In which Kirby whines more about his team not being a CFP lock, because when is he ever not doing that
(Author’s note: I’m aware that the site’s convention is to refer to the program out east with a different phrasing, but I’m an old Technique hand and old habits die hard.)
Join us at From the Rumble Seat in… well, not giving thanks, but at least acknowledging the individuals who have been so very instrumental in making U[sic]GA’s 2024 football program everything that it is.
All acknowledgement must, of course, begin at the very top with the man himself. Kirby Smart has brought peace, freedom, justice, and security to his new empire by taking a firm stance against his players’ indiscretions and calling them out in public where necessary. We need not look any further than their recent 28-10 loss to Ole Miss, after which Smart chided one of his defensive players—saying “what an idiot” in his press conference—for the grave crime of being excited to see friends on the field after the game.
Next up, we can turn our attention to a group of people whom Smart has never said anything mean about in public: the 22 (twenty-two) members of the football program who have been cited for some mix of speeding, racing, reckless driving, or DUI charges over the past 22 months, pretty much all of whose punishments were “handled internally.” That 22-month period began after the high-profile racing incident that resulted in the death of a U[sic]GA football player and athletic staffer. It seems SEC Speed (TM) is eternal.
No discussion about U[sic]GA players’ off-field adventures would be fair without their law enforcement liaison present. Fortunately, they have a seasoned veteran in that role who’s been directly and curiously involved in recent incidents and has been helping the team navigate its legal troubles for almost a full decade.
Anyway, this is all moot, because members of the state government have previously passed legislation to limit public visibility into publicly funded programs while openly stating that they hoped the rules changes would bring U[sic]GA a national championship.
Discussions of this year’s on-field play have to start with the man under center, Carson Beck. The supposed rising star QB, touted as a potential #1 overall pick in the 2025 draft, has 23 touchdown passes against 12 interceptions this year. But since we’re evaluating his NFL potential, let’s look at what happens if we take out his stats against Tennessee Tech and UMass and—oh dear it’s now 14 TD against 12 INT.
Even though he has “all the tools” or whatever turn of phrase is used to describe how far he can throw a football, it turns out that not having his security blanket—in the form of the best tight end in the country and a very good wideout (even if the latter still makes me sigh at the fact that someone named Ladd McConkey was Actually Good)—has exposed Beck’s true quarterback abilities. This shouldn’t be the case for any Athens quarterback, considering U[sic]GA just replaced those two guys with fresh five-star recruits like they always do… but nevertheless, we’re seeing plenty of flashes of the real Beck, a player who seems to bounce between terrific and terribad with every third pass.

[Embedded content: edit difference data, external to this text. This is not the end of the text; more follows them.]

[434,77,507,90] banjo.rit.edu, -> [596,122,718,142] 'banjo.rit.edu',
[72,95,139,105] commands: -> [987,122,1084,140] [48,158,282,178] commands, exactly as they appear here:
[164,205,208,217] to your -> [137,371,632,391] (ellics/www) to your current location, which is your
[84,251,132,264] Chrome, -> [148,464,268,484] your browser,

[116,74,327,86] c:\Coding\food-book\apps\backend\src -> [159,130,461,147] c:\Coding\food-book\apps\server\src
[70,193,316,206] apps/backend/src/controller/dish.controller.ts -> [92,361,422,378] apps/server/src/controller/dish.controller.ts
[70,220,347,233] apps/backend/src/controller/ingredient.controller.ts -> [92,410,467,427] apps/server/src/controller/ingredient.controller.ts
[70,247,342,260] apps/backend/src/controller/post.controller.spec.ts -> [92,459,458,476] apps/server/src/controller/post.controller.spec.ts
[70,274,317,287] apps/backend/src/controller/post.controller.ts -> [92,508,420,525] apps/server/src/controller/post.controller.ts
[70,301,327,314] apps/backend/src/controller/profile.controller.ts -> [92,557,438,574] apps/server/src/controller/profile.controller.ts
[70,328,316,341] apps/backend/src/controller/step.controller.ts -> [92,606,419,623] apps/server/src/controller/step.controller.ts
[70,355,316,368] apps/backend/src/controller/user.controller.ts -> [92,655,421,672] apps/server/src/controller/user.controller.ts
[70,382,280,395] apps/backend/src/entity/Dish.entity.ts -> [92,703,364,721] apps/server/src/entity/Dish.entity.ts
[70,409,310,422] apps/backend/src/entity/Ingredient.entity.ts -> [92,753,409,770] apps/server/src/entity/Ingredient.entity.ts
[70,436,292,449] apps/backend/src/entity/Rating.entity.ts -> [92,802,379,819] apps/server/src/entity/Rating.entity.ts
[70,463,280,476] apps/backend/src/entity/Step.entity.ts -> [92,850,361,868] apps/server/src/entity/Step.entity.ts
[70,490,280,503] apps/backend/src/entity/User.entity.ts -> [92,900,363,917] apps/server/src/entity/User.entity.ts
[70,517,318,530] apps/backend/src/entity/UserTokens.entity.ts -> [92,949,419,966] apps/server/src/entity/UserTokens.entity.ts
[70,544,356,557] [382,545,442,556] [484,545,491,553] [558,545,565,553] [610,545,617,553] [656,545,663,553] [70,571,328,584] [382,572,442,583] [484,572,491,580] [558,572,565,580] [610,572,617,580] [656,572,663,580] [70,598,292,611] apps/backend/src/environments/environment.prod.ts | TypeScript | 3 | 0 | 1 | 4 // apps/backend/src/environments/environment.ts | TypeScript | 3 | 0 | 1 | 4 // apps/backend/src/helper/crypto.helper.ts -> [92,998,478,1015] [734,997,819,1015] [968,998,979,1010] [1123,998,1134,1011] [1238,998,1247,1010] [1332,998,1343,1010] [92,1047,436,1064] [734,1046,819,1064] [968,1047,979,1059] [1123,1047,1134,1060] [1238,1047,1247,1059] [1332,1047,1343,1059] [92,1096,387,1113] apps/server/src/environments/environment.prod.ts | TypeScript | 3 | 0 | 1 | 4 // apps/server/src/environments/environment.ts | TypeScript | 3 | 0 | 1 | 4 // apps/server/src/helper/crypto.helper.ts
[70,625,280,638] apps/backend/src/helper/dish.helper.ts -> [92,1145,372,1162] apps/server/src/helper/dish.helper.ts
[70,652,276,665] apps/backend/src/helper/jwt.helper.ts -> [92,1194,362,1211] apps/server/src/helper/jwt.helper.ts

All isn’t bad in Carson Beck’s world, though. He got to celebrate the team’s big win over Auburn with an on-field photoshoot with his influencer girlfriend. That’s the sort of thing worth celebrating: beating a team that even Cal dusted with ease earlier this year. (Although if it brings Hugh Freeze one step closer to being fired, it may count as a public service.)
Rolling into the season finale with two losses but also two top-10 wins, it’s practically beyond question that U[sic]GA will end up in the 12-team playoff at season’s end. That hasn’t stopped Kirby Smart from making the public case for U[sic]GA to do a thing that everyone knows they’re going to do. They could end up with four losses and they’d still end up in the playoff somehow. We’re already talking about it with Alabama, so why not talk about it with Alabama with a white base coat?
Eternal insecurity is the local trademark, after all. The team that finally got over the hump and has two of the past three national titles still needs everyone to know that they are expected to fail. It could be Kirby Smart saying “nobody believed in us” after they won a game between top-10 teams. It could be Nolan Smith saying “they said we would go 7-5” after the team finished off its second straight national title run by winning a game by 58 points. It could be their fans lamenting the future of a dying sport in which they’re one of the few programs that will thrive no matter what form its future takes while most of our teams gradually fall victim to all-consuming TV network greed. It doesn’t matter. They’ll keep whining and expect the rest of us to show sympathy that they never, ever deserve.
So, in summation:
To hell with Georgia—the cesspool of the South.